• Your task
Pictures are to be omitted, and every entry below is to be restated exactly.

────────────────────

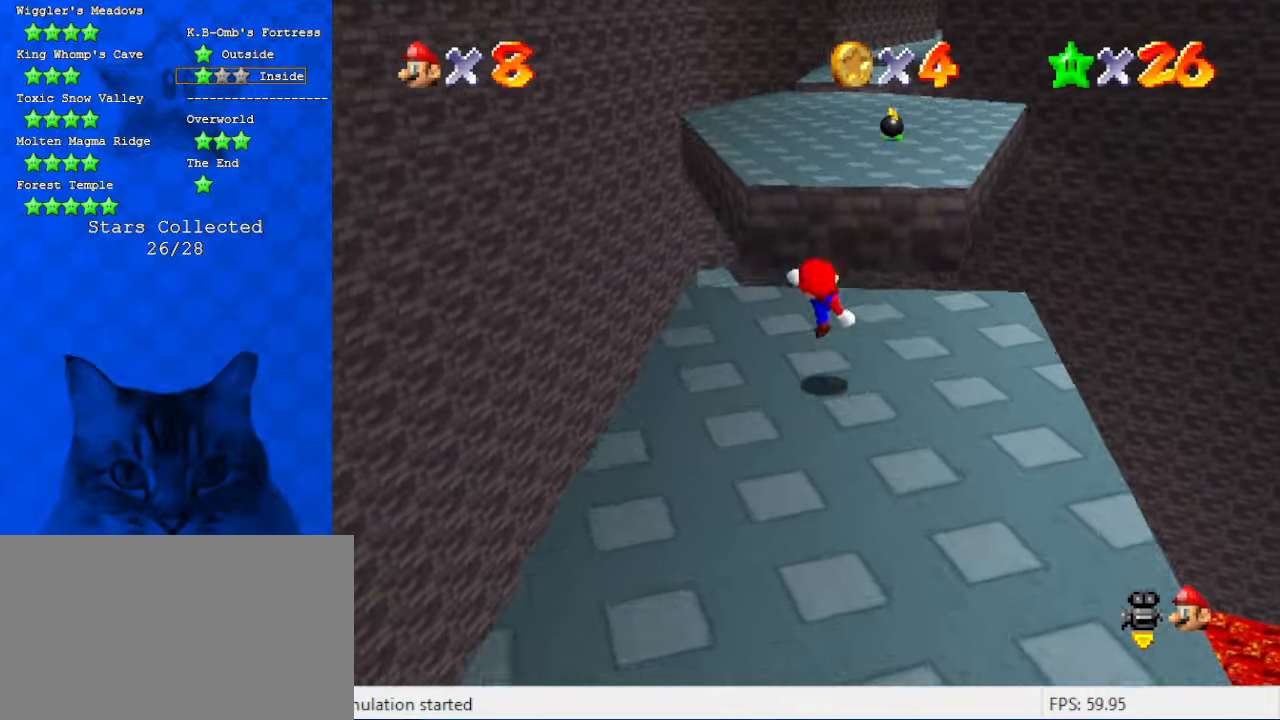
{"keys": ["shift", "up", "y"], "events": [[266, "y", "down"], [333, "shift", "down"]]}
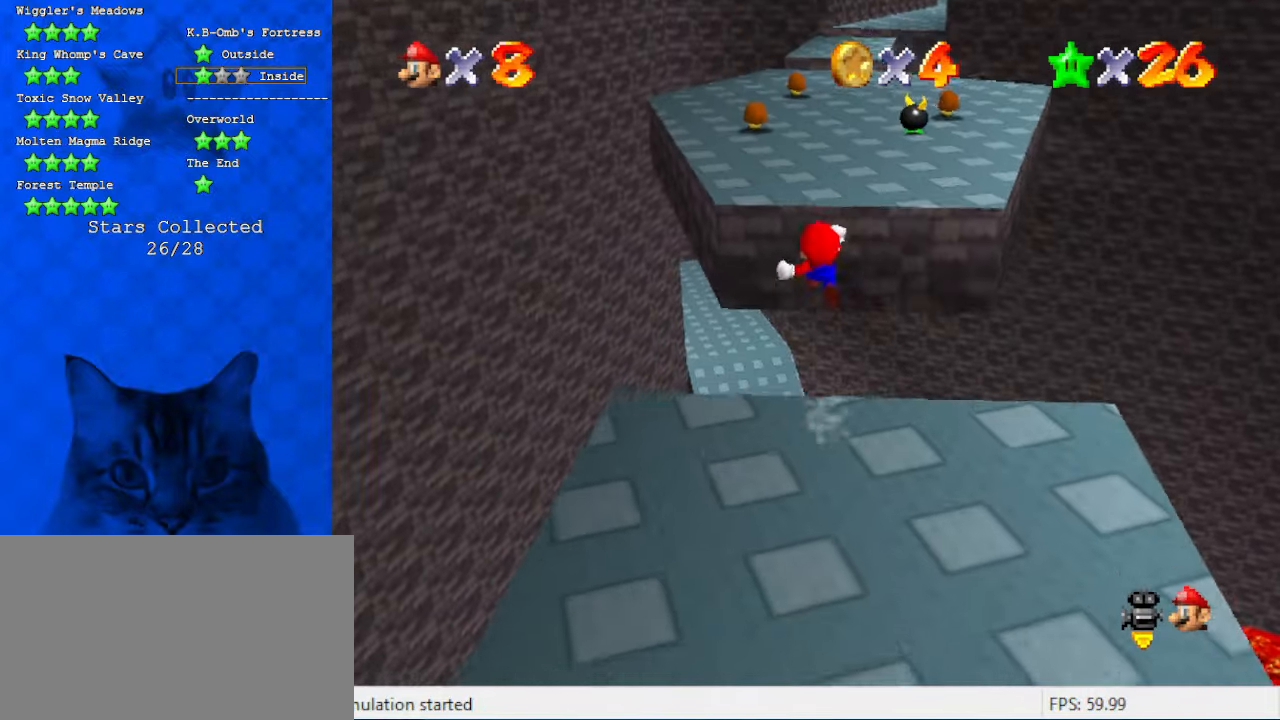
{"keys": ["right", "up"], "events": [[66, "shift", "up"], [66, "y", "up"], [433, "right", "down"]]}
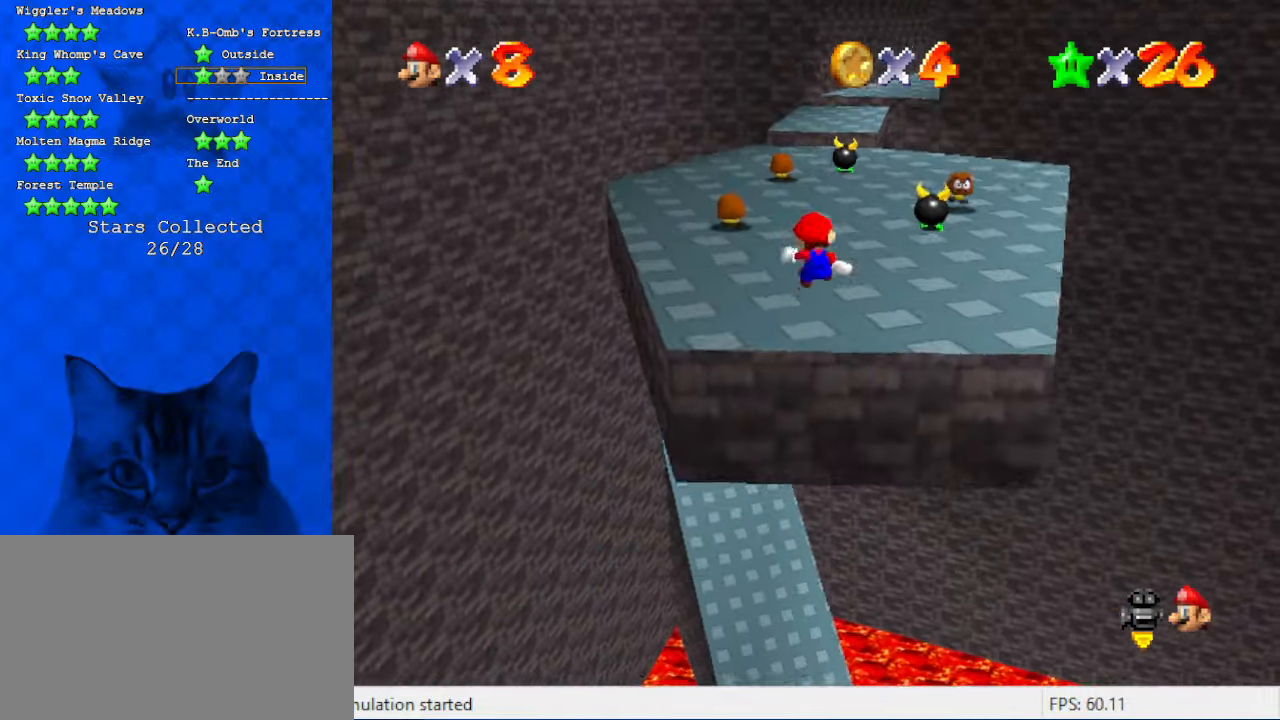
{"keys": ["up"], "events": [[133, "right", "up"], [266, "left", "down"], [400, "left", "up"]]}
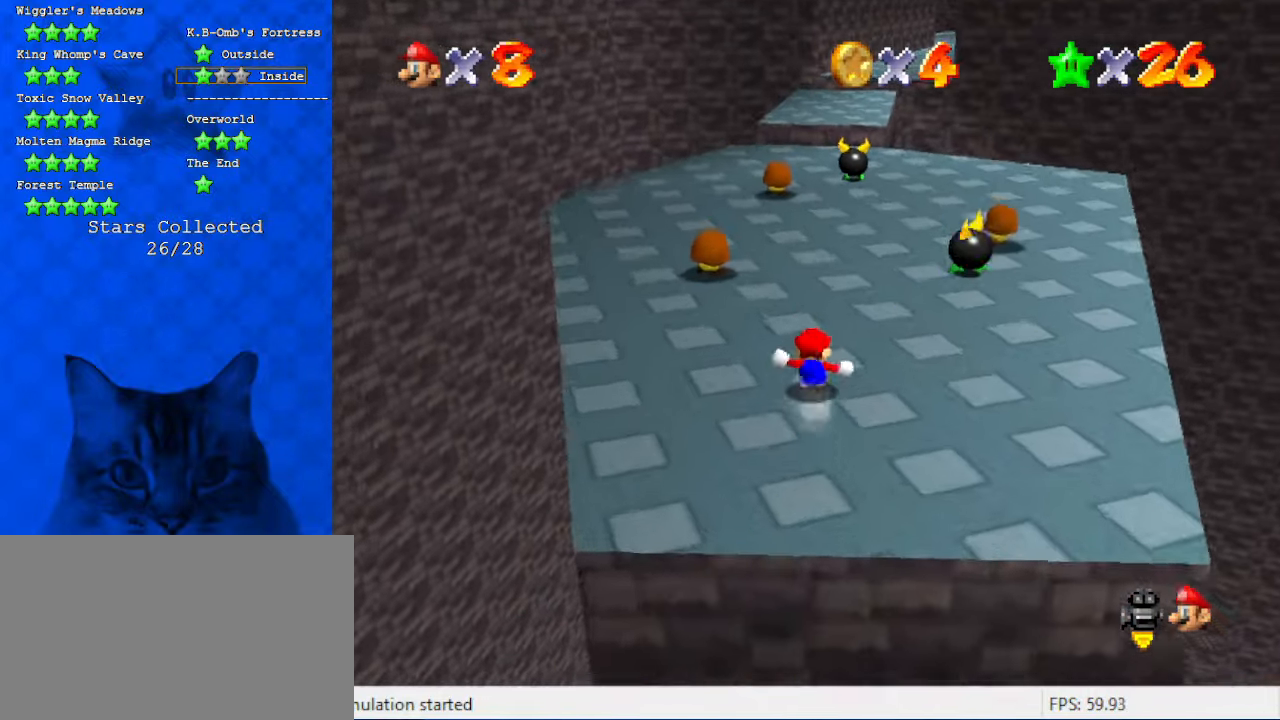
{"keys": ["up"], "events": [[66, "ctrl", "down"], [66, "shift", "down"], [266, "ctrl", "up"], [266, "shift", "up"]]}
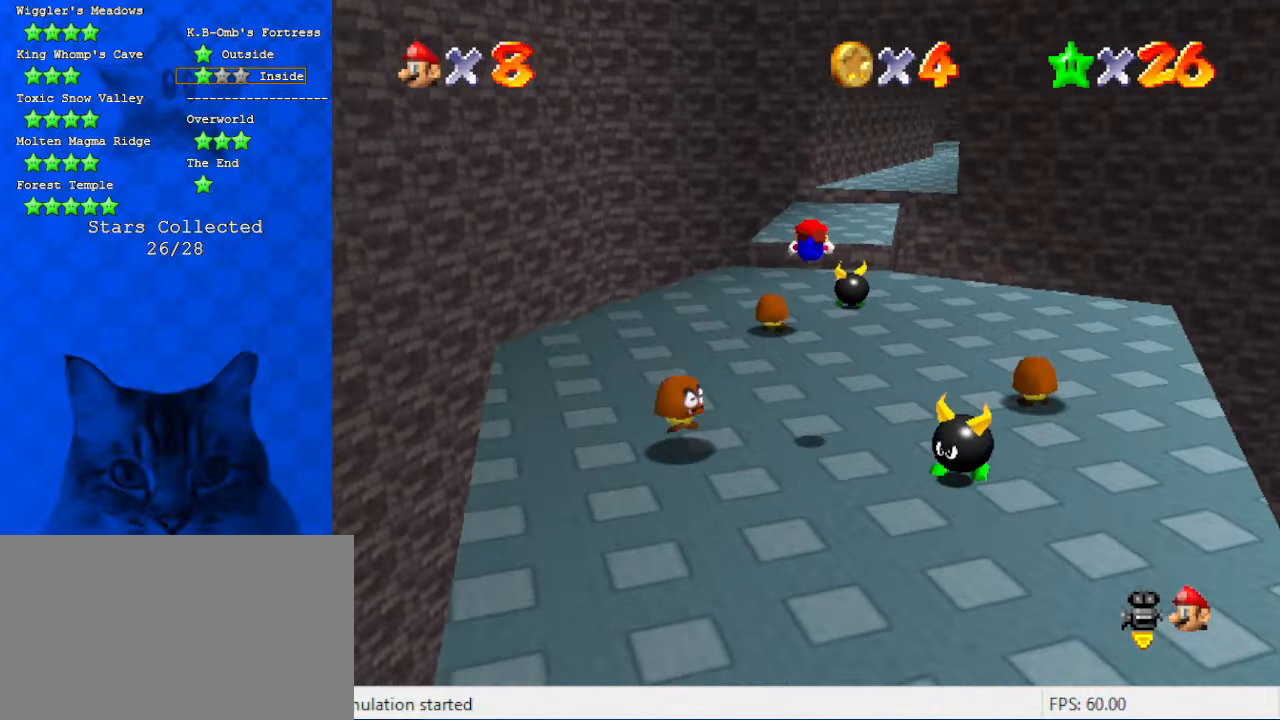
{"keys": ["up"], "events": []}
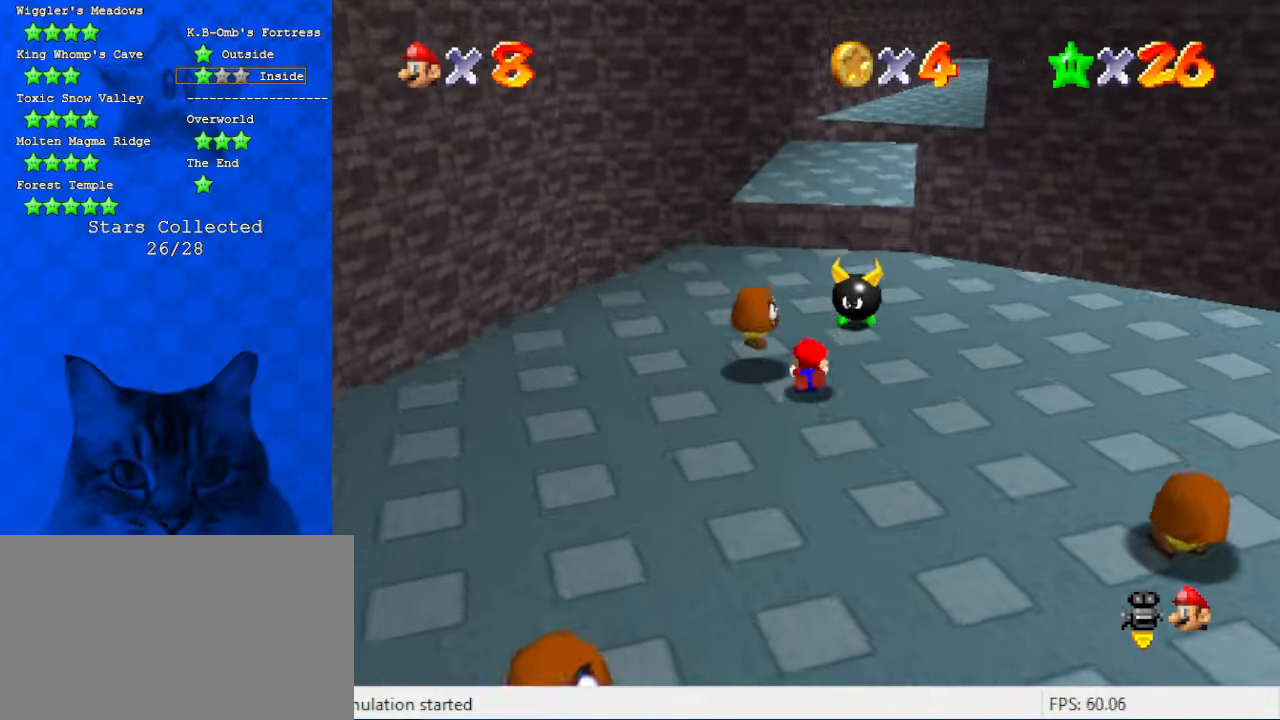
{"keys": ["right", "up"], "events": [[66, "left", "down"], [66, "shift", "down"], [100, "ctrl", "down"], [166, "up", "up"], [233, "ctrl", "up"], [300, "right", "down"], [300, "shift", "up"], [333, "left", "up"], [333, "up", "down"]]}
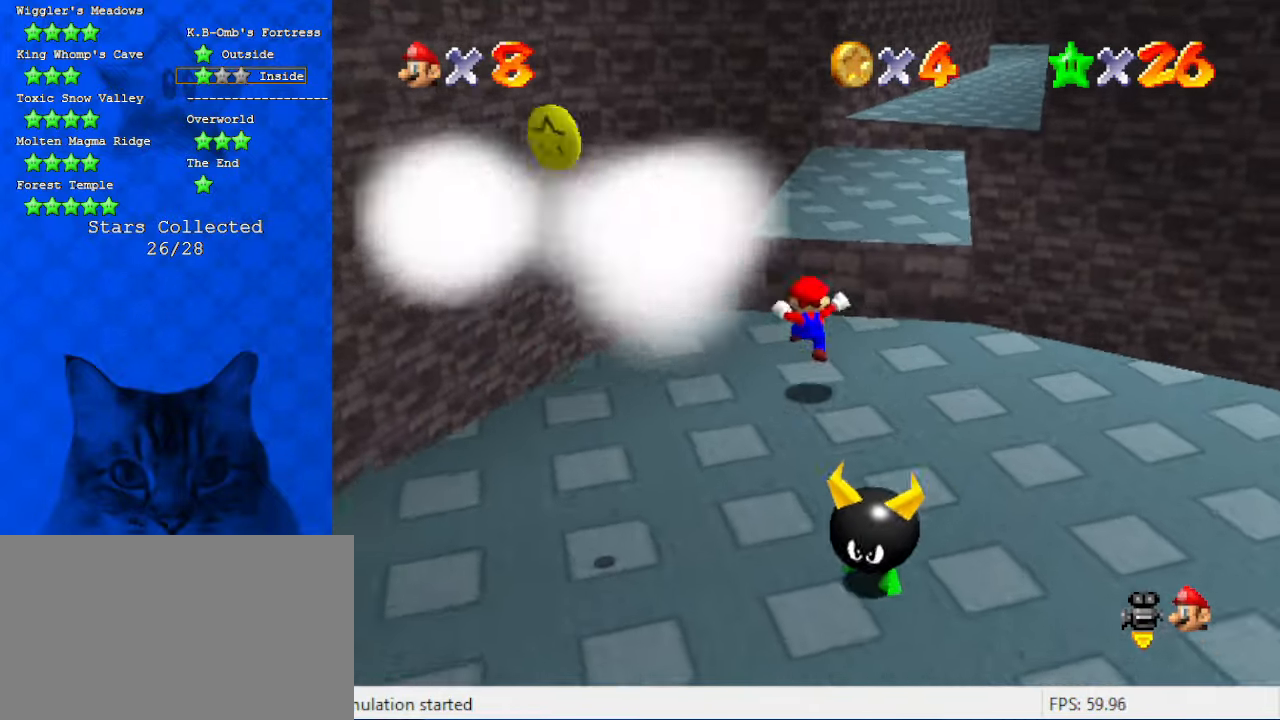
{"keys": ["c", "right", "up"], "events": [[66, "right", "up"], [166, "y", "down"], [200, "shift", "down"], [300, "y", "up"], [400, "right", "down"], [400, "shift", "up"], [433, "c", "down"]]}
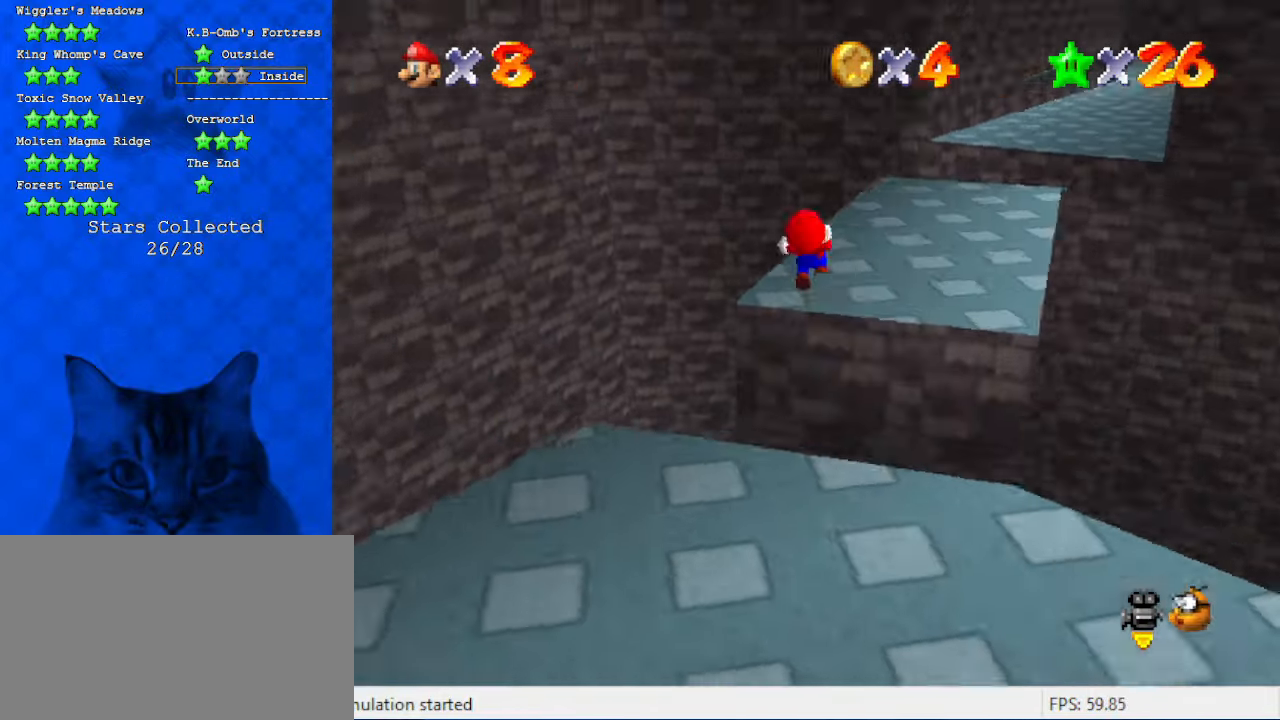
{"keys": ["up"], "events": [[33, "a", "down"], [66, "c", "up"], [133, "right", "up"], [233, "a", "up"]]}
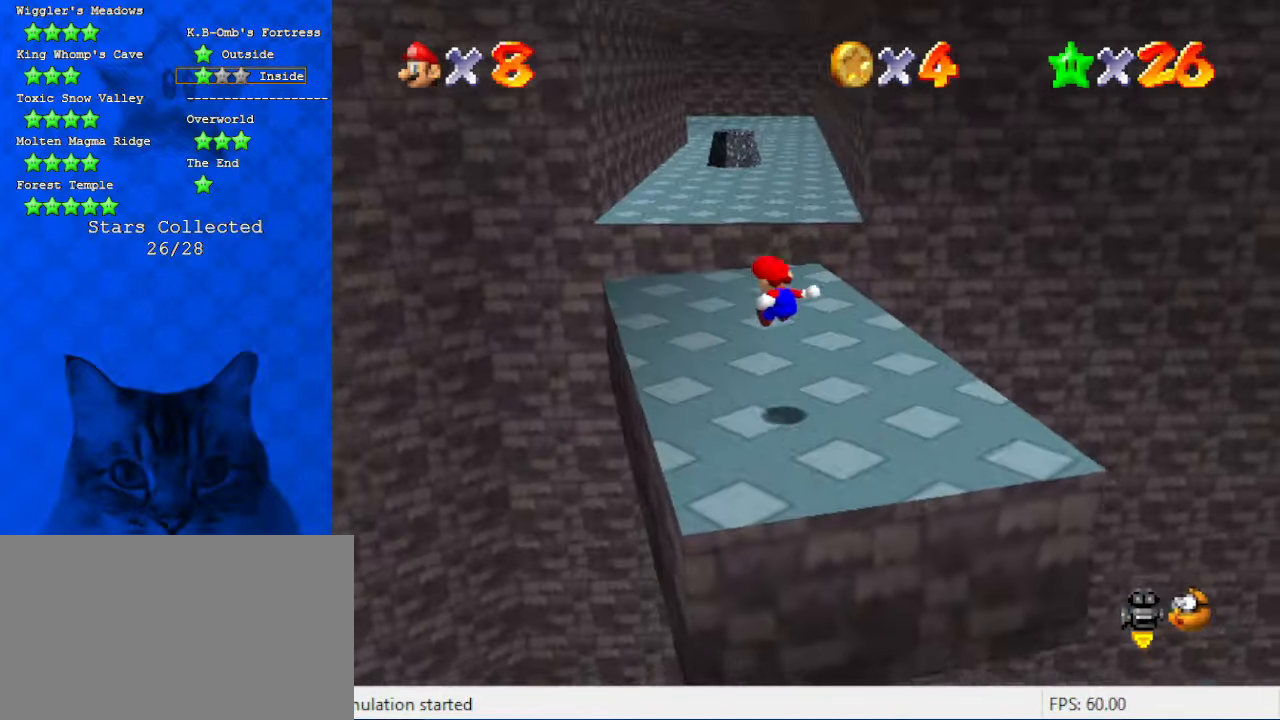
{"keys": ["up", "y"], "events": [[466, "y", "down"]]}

────────────────────

• Reply
{"keys": ["shift", "up", "y"], "events": [[266, "y", "down"], [333, "shift", "down"]]}
{"keys": ["right", "up"], "events": [[66, "shift", "up"], [66, "y", "up"], [433, "right", "down"]]}
{"keys": ["up"], "events": [[133, "right", "up"], [266, "left", "down"], [400, "left", "up"]]}
{"keys": ["up"], "events": [[66, "ctrl", "down"], [66, "shift", "down"], [266, "ctrl", "up"], [266, "shift", "up"]]}
{"keys": ["up"], "events": []}
{"keys": ["right", "up"], "events": [[66, "left", "down"], [66, "shift", "down"], [100, "ctrl", "down"], [166, "up", "up"], [233, "ctrl", "up"], [300, "right", "down"], [300, "shift", "up"], [333, "left", "up"], [333, "up", "down"]]}
{"keys": ["c", "right", "up"], "events": [[66, "right", "up"], [166, "y", "down"], [200, "shift", "down"], [300, "y", "up"], [400, "right", "down"], [400, "shift", "up"], [433, "c", "down"]]}
{"keys": ["up"], "events": [[33, "a", "down"], [66, "c", "up"], [133, "right", "up"], [233, "a", "up"]]}
{"keys": ["up", "y"], "events": [[466, "y", "down"]]}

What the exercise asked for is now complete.